Extracted page text data
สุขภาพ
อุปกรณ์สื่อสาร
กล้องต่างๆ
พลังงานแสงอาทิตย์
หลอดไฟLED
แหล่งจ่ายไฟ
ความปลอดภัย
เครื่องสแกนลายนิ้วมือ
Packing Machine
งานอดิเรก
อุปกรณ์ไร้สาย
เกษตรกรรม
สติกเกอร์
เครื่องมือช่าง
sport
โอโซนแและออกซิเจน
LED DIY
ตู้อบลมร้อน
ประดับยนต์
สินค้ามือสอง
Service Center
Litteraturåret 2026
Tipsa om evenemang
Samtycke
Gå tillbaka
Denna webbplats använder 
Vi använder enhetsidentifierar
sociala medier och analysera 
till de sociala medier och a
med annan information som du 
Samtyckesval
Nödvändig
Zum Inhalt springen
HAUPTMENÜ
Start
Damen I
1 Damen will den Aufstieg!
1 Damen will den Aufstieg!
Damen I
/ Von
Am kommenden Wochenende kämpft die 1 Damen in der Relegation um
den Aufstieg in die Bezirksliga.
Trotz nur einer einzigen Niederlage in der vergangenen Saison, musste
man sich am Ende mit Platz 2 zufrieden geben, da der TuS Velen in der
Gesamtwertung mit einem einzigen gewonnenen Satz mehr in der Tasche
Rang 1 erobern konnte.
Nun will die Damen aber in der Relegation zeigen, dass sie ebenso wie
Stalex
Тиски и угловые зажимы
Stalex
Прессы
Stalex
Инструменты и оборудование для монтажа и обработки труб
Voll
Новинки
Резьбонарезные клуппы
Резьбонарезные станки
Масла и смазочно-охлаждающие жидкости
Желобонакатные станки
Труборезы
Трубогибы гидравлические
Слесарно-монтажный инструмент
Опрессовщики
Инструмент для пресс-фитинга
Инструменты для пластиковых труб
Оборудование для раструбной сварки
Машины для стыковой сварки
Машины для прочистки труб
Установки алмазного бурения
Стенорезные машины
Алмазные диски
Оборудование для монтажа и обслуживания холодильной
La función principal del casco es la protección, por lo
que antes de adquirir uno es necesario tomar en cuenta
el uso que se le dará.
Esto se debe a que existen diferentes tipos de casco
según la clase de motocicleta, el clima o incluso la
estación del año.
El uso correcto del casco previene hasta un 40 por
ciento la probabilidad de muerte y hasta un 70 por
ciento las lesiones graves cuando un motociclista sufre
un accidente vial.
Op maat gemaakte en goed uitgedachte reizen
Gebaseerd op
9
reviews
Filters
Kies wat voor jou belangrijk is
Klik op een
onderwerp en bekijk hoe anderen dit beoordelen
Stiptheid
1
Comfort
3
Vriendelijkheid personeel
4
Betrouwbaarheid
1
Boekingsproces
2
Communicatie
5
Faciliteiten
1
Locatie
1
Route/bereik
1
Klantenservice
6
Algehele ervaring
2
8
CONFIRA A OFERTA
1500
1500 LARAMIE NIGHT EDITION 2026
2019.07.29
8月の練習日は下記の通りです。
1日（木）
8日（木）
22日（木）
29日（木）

▶ _EXERCISE DIRECTIONS_: Every entry needs to be written out again, exactly as given.

▶ _EXERCISE ANSWER_:
สุขภาพ
อุปกรณ์สื่อสาร
กล้องต่างๆ
พลังงานแสงอาทิตย์
หลอดไฟLED
แหล่งจ่ายไฟ
ความปลอดภัย
เครื่องสแกนลายนิ้วมือ
Packing Machine
งานอดิเรก
อุปกรณ์ไร้สาย
เกษตรกรรม
สติกเกอร์
เครื่องมือช่าง
sport
โอโซนแและออกซิเจน
LED DIY
ตู้อบลมร้อน
ประดับยนต์
สินค้ามือสอง
Service Center
Litteraturåret 2026
Tipsa om evenemang
Samtycke
Gå tillbaka
Denna webbplats använder 
Vi använder enhetsidentifierar
sociala medier och analysera 
till de sociala medier och a
med annan information som du 
Samtyckesval
Nödvändig
Zum Inhalt springen
HAUPTMENÜ
Start
Damen I
1 Damen will den Aufstieg!
1 Damen will den Aufstieg!
Damen I
/ Von
Am kommenden Wochenende kämpft die 1 Damen in der Relegation um
den Aufstieg in die Bezirksliga.
Trotz nur einer einzigen Niederlage in der vergangenen Saison, musste
man sich am Ende mit Platz 2 zufrieden geben, da der TuS Velen in der
Gesamtwertung mit einem einzigen gewonnenen Satz mehr in der Tasche
Rang 1 erobern konnte.
Nun will die Damen aber in der Relegation zeigen, dass sie ebenso wie
Stalex
Тиски и угловые зажимы
Stalex
Прессы
Stalex
Инструменты и оборудование для монтажа и обработки труб
Voll
Новинки
Резьбонарезные клуппы
Резьбонарезные станки
Масла и смазочно-охлаждающие жидкости
Желобонакатные станки
Труборезы
Трубогибы гидравлические
Слесарно-монтажный инструмент
Опрессовщики
Инструмент для пресс-фитинга
Инструменты для пластиковых труб
Оборудование для раструбной сварки
Машины для стыковой сварки
Машины для прочистки труб
Установки алмазного бурения
Стенорезные машины
Алмазные диски
Оборудование для монтажа и обслуживания холодильной
La función principal del casco es la protección, por lo
que antes de adquirir uno es necesario tomar en cuenta
el uso que se le dará.
Esto se debe a que existen diferentes tipos de casco
según la clase de motocicleta, el clima o incluso la
estación del año.
El uso correcto del casco previene hasta un 40 por
ciento la probabilidad de muerte y hasta un 70 por
ciento las lesiones graves cuando un motociclista sufre
un accidente vial.
Op maat gemaakte en goed uitgedachte reizen
Gebaseerd op
9
reviews
Filters
Kies wat voor jou belangrijk is
Klik op een
onderwerp en bekijk hoe anderen dit beoordelen
Stiptheid
1
Comfort
3
Vriendelijkheid personeel
4
Betrouwbaarheid
1
Boekingsproces
2
Communicatie
5
Faciliteiten
1
Locatie
1
Route/bereik
1
Klantenservice
6
Algehele ervaring
2
8
CONFIRA A OFERTA
1500
1500 LARAMIE NIGHT EDITION 2026
2019.07.29
8月の練習日は下記の通りです。
1日（木）
8日（木）
22日（木）
29日（木）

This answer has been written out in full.